6.1 TCP Window Scaling
Ensure window scaling is enabled to support buffers larger than 64?KB.
# Check window scaling status
sysctl net.ipv4.tcp_window_scaling
# (Typically enabled by default; if not, add to /etc/sysctl.conf)
6.2 TCP Timestamps
While TCP timestamps help in RTT calculation, they add overhead. Disable them if latency is critical.
sudo sysctl -w net.ipv4.tcp_timestamps=0
6.3 TCP FIN Timeout
Lower the FIN timeout to free resources faster on busy servers.
# Set FIN timeout to 15 seconds
sudo sysctl -w net.ipv4.tcp_fin_timeout=15
6.4 TCP SACK and Nagle Algorithm
Disable SACK on reliable networks to improve throughput; adjust Nagle as needed.
# Disable TCP selective acknowledgements
sudo sysctl -w net.ipv4.tcp_sack=0
# Applications can disable Nagle by setting TCP_NODELAY; this is done in the application code.
6.5 Memory Buffer Settings
Tune buffer sizes so that the maximum buffer exceeds the BDP.
# Set receive and send buffers
sudo sysctl -w net.ipv4.tcp_rmem="4096 87380 3526656"
sudo sysctl -w net.ipv4.tcp_wmem="4096 16384 4194304"
# Increase core socket buffer limits
sudo sysctl -w net.core.rmem_max=16777216
sudo sysctl -w net.core.wmem_max=16777216
To make these changes permanent, add the settings to /etc/sysctl.conf and reload with:
sudo sysctl -p /etc/sysctl.conf
7. Hardware Bus Considerations
7.1 PCI, PCI-X, and PCI Express
The bus architecture can be a bottleneck.
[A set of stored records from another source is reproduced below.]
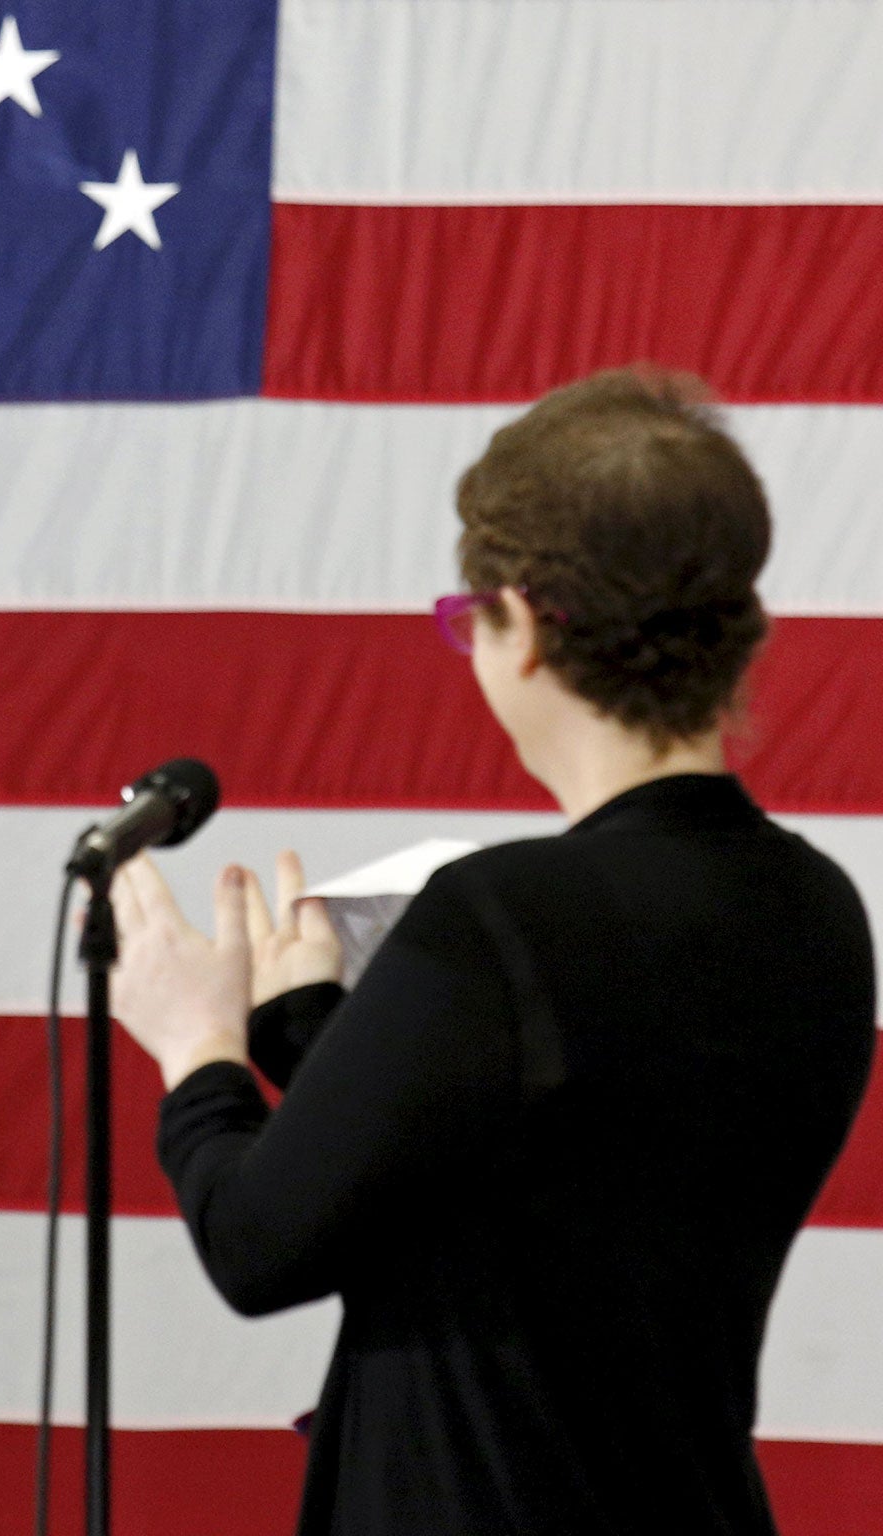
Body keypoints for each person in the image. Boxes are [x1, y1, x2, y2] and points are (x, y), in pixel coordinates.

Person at [108, 370, 876, 1535]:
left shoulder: (502, 914)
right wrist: (300, 1031)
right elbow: (542, 1181)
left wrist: (196, 1047)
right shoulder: (815, 908)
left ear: (522, 625)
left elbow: (258, 1245)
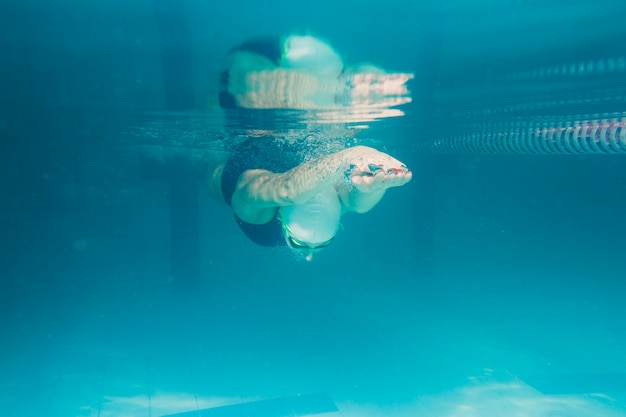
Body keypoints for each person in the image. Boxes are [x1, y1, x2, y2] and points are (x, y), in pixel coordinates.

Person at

A legacy PCI bus may deliver only around 350?MB/s, whereas PCIe (especially version 2.0 or later) is required for 10?Gb throughput.
Check your PCI devices:
lspci | grep "10 Gigabit"
7.2 Message-Signalled Interrupts (MSI/MSI-X)
MSI and MSI-X improve interrupt handling by allowing multiple, directed interrupts.
Verify MSI Settings:
# Find your NIC’s PCI slot and then check its capabilities:
lspci -vv -s 0002:01:00.0 | grep -i "Message Signalled Interrupt"
7.3 Memory Bus and RDMA
Ensure that your memory subsystem can sustain high throughput. For ultra-low latency between servers, consider RDMA:
8. TCP Congestion Control Algorithms
Different congestion control algorithms have pros and cons in high-speed networks.
8.1 Reno, CUBIC, and FAST
Switching Algorithms:
Check available algorithms:
cat /proc/sys/net/ipv4/tcp_available_congestion_control
Check the current algorithm:
cat /proc/sys/net/ipv4/tcp_congestion_control
Change to a new algorithm (e.g., cubic):
echo cubic | sudo tee /proc/sys/net/ipv4/tcp_congestion_control
9. Benchmarking and Performance Testing
Validating your tuning efforts is critical. Use the following tools:
9.1 Netperf
Netperf measures both throughput and transaction performance.
Examples:
# TCP stream test for 10 seconds against host 192.168.200.2
netperf -t TCP_STREAM -H 192.168.200.2 -l 10
# Request/Response test
netperf -H 192.168.200.2 -t TCP_RR -l 10
For multi-stream testing, you can use a script similar to this:
#!/bin/bash
NUMBER=8
TMPFILE=$(mktemp)
PORT=12895
DURATION=10
PEER="192.168.200.2"
for i in $(seq $NUMBER); do
netperf -H $PEER -p $PORT -t TCP_MAERTS -P 0 -c -l $DURATION -- -m 32K -M 32K -s 256K -S 256K >> $TMPFILE &
netperf -H $PEER -p $PORT -t TCP_STREAM -P 0 -c -l $DURATION -- -m 32K -M 32K -s 256K -S 256K >> $TMPFILE &
done
sleep $DURATION
echo -n "Total result: "
awk '{sum += $5} END{print sum}' $TMPFILE
9.2 Pktgen
Pktgen is a kernel module for generating high-speed synthetic traffic to stress-test NICs. For more details, see the kernel documentation file (e.g., /usr/src/linux/Documentation/networking/pktgen.txt).
9.3 Mpstat
Use Mpstat from the sysstat package to monitor per-CPU load and check that your IRQ affinity settings are effective.
mpstat -P ALL 1
10. Conclusion
Achieving near wire-speed performance on 10?Gb network cards in Linux requires coordinated tuning at multiple layers. From adjusting NIC offload features and CPU interrupt affinity to refining TCP/IP kernel parameters and ensuring adequate bus bandwidth, every configuration step counts. By applying the detailed commands and methodologies in this guide, Linux administrators and DevOps engineers can optimize their systems for high-throughput, low-latency environments.
References
This guide now includes additional detail along with true, practical commands to help you effectively tune and benchmark your 10?Gb network interfaces on Linux.